● **AUFGABEN**
**a)** Entnimm dem Textauszug über die Gemeindefinanzen den Abschnitt zwischen „Positiv finde ich“ und „7 Millionen sein.“, beide eingeschlossen, und gib ihn unverändert wieder.
**b)** Wie hoch ist nach dem Textauszug über die Gemeindefinanzen der Schuldenstand im Kernhaushalt pro Einwohner?

● **ZITIERTER TEXTAUSZUG**
Positiv finde ich auch, dass wir alle von der Gemeinde ausgeschriebenen Stellen gut besetzen konnten. Was mich nach wie vor überrascht ist, dass so viele in Rielasingen-Worblingen die AfD wählen, obwohl wir aus meiner Sicht eine intakte Gemeinde sind, die viel bietet, vor allem für Familien mit Kindern.
Wie steht die Gemeinde derzeit finanziell da?
Die Gemeinde steht noch gut da. Obwohl wir nicht die großen Unternehmen im Ort haben, die viel Gewerbesteuer bringen, gibt es bei uns viele solide, mittelständische Betriebe und wir haben eine leichte Steigerung bei den Einwohnern. Unser Schuldenstand im Kernhaushalt liegt bei 1,4 Millionen Euro, das sind 120 Euro pro Einwohner, das Landesmittel liegt bei 458 Euro. Die Gemeinde hatte Ende 2024 rund 17 Millionen Euro an liquiden Mitteln, Ende 2025 werden es laut Prognose noch 7 Millionen sein.
Was uns drückt, sind die steigenden Personalkosten und die Kreisumlage mit 34 Prozent. Nach derzeitiger Prognose werden wir den Ergebnishaushalt weder 2025 noch in den Folgejahren ausgeglichen bekommen. Der Bund und das Land machen Vorgaben und dann heißt es: Kommune mach mal. Dann brauchen wir aber auch die finanziellen Mittel dazu.

● **ANGEZEIGTE EINTRÄGE**
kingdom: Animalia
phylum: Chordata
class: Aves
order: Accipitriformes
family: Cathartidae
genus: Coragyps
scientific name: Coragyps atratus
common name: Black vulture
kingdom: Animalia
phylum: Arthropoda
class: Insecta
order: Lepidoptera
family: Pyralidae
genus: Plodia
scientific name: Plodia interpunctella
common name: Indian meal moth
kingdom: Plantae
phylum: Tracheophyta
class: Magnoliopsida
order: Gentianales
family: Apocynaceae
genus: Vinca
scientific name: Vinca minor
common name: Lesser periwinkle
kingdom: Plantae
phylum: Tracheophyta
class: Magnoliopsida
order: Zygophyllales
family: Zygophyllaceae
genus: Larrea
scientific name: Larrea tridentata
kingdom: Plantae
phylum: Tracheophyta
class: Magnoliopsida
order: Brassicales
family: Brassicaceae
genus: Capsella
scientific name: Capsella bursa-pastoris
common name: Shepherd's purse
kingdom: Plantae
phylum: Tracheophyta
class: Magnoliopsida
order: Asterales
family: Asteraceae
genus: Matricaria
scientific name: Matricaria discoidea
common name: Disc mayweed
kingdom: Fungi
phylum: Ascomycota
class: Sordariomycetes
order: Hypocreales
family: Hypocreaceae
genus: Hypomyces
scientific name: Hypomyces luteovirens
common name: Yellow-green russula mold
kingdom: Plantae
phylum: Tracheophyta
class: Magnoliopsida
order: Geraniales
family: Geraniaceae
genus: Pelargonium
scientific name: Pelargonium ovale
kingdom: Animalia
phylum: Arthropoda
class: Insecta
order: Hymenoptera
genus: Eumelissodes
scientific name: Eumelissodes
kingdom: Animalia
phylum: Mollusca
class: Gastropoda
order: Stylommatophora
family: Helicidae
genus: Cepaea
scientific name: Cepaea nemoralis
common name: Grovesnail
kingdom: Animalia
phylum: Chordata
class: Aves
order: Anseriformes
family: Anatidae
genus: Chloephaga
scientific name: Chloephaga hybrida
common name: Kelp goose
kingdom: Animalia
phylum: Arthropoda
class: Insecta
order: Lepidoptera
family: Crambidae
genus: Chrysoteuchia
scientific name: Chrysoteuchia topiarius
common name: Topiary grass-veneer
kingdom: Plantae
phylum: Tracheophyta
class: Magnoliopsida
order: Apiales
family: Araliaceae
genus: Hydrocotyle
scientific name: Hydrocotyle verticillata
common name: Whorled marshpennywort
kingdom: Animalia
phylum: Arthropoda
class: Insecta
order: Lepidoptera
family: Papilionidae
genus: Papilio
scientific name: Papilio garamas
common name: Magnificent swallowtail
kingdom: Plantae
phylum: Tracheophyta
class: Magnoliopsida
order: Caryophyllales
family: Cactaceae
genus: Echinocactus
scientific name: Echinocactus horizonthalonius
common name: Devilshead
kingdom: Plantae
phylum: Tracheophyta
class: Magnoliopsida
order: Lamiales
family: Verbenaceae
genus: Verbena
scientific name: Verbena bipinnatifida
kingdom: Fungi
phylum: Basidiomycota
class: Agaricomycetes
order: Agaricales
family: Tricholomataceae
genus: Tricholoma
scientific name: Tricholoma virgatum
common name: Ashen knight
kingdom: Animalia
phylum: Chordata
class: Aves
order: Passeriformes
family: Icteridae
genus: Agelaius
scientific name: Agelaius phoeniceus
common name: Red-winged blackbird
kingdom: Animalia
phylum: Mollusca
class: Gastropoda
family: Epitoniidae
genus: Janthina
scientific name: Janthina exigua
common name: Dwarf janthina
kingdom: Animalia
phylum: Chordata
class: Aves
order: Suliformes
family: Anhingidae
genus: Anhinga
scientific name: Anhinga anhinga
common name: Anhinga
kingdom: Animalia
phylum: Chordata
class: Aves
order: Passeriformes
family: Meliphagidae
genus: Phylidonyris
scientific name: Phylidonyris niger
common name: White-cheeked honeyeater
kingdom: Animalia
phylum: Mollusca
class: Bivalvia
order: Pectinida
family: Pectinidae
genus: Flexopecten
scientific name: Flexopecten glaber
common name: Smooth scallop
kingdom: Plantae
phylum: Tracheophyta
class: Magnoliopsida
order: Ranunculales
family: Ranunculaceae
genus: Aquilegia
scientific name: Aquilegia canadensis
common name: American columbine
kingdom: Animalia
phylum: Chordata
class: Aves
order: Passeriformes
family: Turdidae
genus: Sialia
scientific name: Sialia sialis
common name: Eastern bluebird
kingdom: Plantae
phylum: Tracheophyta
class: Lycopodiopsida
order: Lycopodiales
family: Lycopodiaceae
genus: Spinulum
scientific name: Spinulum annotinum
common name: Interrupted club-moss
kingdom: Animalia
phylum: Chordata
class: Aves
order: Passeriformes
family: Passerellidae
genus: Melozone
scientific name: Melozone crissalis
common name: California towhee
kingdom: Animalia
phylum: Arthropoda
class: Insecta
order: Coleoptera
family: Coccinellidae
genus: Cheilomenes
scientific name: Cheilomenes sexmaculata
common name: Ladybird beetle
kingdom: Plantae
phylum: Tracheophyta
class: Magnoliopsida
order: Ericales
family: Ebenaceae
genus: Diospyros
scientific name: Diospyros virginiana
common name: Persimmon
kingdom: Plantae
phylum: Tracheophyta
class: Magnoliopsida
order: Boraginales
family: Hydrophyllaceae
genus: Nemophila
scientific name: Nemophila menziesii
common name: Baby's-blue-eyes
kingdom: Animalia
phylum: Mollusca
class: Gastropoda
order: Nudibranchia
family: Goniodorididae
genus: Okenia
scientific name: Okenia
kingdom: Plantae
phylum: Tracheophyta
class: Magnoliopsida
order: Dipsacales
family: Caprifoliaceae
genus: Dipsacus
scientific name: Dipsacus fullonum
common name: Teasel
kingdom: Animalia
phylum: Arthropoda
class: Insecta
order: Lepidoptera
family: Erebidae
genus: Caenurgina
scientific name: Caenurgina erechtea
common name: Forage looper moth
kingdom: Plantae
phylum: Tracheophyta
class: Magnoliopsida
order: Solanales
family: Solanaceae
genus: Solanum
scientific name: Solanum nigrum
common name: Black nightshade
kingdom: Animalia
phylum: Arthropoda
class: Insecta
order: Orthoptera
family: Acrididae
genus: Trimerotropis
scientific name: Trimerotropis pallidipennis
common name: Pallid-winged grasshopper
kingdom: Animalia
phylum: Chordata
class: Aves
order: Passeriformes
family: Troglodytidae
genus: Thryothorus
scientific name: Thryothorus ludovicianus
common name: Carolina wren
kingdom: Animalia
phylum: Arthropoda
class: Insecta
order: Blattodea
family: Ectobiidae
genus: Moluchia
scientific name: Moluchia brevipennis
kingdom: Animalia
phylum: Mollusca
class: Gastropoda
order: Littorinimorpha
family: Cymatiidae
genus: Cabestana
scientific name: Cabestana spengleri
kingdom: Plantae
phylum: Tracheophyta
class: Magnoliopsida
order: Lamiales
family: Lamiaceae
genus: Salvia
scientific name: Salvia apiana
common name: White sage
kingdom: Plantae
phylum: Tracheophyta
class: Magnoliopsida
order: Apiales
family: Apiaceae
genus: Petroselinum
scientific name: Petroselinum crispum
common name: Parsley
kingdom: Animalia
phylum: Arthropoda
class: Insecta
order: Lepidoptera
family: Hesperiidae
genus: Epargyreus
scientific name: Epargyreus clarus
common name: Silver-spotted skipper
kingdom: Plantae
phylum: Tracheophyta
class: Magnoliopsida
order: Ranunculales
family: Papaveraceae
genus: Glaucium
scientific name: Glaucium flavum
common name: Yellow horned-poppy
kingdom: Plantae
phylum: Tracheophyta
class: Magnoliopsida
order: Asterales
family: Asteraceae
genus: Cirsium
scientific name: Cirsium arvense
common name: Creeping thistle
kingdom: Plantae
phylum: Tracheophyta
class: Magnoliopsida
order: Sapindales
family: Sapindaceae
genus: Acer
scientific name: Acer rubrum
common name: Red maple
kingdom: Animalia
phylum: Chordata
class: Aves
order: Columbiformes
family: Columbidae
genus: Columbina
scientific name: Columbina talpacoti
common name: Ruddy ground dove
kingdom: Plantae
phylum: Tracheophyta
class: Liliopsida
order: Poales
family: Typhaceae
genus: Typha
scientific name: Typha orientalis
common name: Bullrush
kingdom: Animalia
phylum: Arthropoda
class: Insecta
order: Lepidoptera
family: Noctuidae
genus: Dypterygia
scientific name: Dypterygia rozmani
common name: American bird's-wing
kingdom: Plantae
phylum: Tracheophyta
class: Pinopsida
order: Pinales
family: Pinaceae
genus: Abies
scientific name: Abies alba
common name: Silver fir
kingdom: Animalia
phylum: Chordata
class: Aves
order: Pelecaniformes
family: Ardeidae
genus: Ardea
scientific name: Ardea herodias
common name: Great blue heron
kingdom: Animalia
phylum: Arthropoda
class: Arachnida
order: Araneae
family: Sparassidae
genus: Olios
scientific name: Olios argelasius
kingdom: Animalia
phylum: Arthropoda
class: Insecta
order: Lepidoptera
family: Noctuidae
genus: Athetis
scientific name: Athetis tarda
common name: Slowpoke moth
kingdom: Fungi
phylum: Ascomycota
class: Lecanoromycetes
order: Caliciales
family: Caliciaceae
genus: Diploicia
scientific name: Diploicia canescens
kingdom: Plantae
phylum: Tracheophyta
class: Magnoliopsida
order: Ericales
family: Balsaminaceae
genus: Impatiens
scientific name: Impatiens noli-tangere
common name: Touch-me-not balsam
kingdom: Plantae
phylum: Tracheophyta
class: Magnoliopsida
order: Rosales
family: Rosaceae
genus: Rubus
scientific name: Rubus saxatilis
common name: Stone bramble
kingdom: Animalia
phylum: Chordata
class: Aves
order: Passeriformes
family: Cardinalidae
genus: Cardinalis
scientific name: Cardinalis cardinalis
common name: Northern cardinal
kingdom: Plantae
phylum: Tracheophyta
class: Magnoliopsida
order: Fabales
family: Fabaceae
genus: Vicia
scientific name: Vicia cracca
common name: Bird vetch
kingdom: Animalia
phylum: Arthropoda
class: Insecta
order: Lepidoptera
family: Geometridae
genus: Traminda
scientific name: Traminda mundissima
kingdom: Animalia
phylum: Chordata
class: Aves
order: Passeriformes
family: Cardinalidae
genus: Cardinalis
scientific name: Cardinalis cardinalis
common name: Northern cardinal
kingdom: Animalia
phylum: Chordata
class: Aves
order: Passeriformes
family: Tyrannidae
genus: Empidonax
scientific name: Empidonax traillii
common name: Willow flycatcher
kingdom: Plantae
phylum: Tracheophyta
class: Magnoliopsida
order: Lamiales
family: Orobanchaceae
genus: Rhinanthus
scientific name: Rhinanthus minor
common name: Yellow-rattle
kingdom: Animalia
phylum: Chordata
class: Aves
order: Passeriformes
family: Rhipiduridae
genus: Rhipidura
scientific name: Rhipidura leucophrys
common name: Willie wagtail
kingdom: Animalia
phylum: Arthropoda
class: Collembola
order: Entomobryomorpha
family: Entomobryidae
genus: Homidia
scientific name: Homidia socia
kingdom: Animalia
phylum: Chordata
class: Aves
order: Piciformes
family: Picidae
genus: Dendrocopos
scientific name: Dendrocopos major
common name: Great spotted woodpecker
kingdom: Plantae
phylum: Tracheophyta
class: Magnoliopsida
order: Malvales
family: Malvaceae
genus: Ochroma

● **LÖSUNGEN**
**a)**
Positiv finde ich auch, dass wir alle von der Gemeinde ausgeschriebenen Stellen gut besetzen konnten. Was mich nach wie vor überrascht ist, dass so viele in Rielasingen-Worblingen die AfD wählen, obwohl wir aus meiner Sicht eine intakte Gemeinde sind, die viel bietet, vor allem für Familien mit Kindern.
Wie steht die Gemeinde derzeit finanziell da?
Die Gemeinde steht noch gut da. Obwohl wir nicht die großen Unternehmen im Ort haben, die viel Gewerbesteuer bringen, gibt es bei uns viele solide, mittelständische Betriebe und wir haben eine leichte Steigerung bei den Einwohnern. Unser Schuldenstand im Kernhaushalt liegt bei 1,4 Millionen Euro, das sind 120 Euro pro Einwohner, das Landesmittel liegt bei 458 Euro. Die Gemeinde hatte Ende 2024 rund 17 Millionen Euro an liquiden Mitteln, Ende 2025 werden es laut Prognose noch 7 Millionen sein.

**b)** Er liegt bei 120 Euro pro Einwohner.